**What you have to do**
Reproduce word for word the part of the crash recovery article starting at "Why Crash Recovery" and ending at "the running process.".

**Quoted passage**
--- start ---

Why Crash Recovery Matters

Hardware reboots. Kernel panics happen. Power supplies fail. OOM killers terminate processes. In a 24/7 streaming environment, the question is not if your software will restart, but when, and what happens to your streams when it does.

Without automatic crash recovery, every restart means manual intervention: someone has to notice the problem, log in, and re-create the routes. At 3 AM on a Sunday, that could mean minutes or hours of downtime.

Vajra Cast was designed for unattended operation. When it starts (whether from a fresh boot, a process restart, or a container reschedule), it automatically restores all routes to their previous state and reconnects every stream.

How Crash Recovery Works

Vajra Cast’s crash recovery is built on a simple principle: the database is the source of truth, not the running process.

Every route, input, output, and configuration parameter is persisted to a PostgreSQL database the moment it is created or modified. The in-memory routing engine is a projection of the database state. It can be reconstructed at any time from the stored configuration.

The Recovery Sequence

When Vajra Cast starts up, the following sequence executes:

  1. Database connection. The application connects to PostgreSQL and verifies schema integrity.
  2. State load. All route configurations are read from the database: inputs, outputs, failover chains, transcoding profiles, audio mappings.
  3. Route reconstruction. The routing engine creates each route in memory based on the stored configuration.
  4. Listener binding. SRT and RTMP listeners bind to their configured ports and begin accepting connections.
  5. Caller initiation. SRT callers and RTMP push outputs begin connecting to their remote endpoints.
  6. Health monitoring start. The failover engine begins monitoring all inputs.

This entire sequence completes in seconds. From the moment the process starts to the moment streams are flowing again, the recovery time is typically under 5 seconds, often under 2 seconds for small to medium deployments.

--- end ---

**Entries**
--- start ---

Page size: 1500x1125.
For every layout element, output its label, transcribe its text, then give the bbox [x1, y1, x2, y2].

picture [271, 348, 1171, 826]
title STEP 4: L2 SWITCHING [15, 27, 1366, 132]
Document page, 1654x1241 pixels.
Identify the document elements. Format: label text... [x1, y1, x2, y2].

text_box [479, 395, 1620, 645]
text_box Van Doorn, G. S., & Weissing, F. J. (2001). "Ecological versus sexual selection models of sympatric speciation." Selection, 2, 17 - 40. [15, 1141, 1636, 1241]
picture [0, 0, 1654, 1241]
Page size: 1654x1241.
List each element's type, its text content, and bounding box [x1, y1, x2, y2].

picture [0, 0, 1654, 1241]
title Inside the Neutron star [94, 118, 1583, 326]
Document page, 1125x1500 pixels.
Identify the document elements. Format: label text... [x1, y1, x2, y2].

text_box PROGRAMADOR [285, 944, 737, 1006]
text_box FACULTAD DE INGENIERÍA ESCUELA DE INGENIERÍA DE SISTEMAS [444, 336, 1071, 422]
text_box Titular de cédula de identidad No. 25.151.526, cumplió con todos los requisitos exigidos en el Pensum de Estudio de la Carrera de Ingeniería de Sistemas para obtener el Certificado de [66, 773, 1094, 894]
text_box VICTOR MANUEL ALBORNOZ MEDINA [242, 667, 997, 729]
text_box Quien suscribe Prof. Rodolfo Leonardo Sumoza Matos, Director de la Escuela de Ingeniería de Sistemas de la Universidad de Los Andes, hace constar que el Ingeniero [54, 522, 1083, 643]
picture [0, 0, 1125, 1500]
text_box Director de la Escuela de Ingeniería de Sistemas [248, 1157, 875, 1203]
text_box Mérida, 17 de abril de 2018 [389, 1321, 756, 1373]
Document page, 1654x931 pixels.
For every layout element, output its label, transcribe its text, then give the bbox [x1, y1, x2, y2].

--- end ---

**Result**
Why Crash Recovery Matters

Hardware reboots. Kernel panics happen. Power supplies fail. OOM killers terminate processes. In a 24/7 streaming environment, the question is not if your software will restart, but when, and what happens to your streams when it does.

Without automatic crash recovery, every restart means manual intervention: someone has to notice the problem, log in, and re-create the routes. At 3 AM on a Sunday, that could mean minutes or hours of downtime.

Vajra Cast was designed for unattended operation. When it starts (whether from a fresh boot, a process restart, or a container reschedule), it automatically restores all routes to their previous state and reconnects every stream.

How Crash Recovery Works

Vajra Cast’s crash recovery is built on a simple principle: the database is the source of truth, not the running process.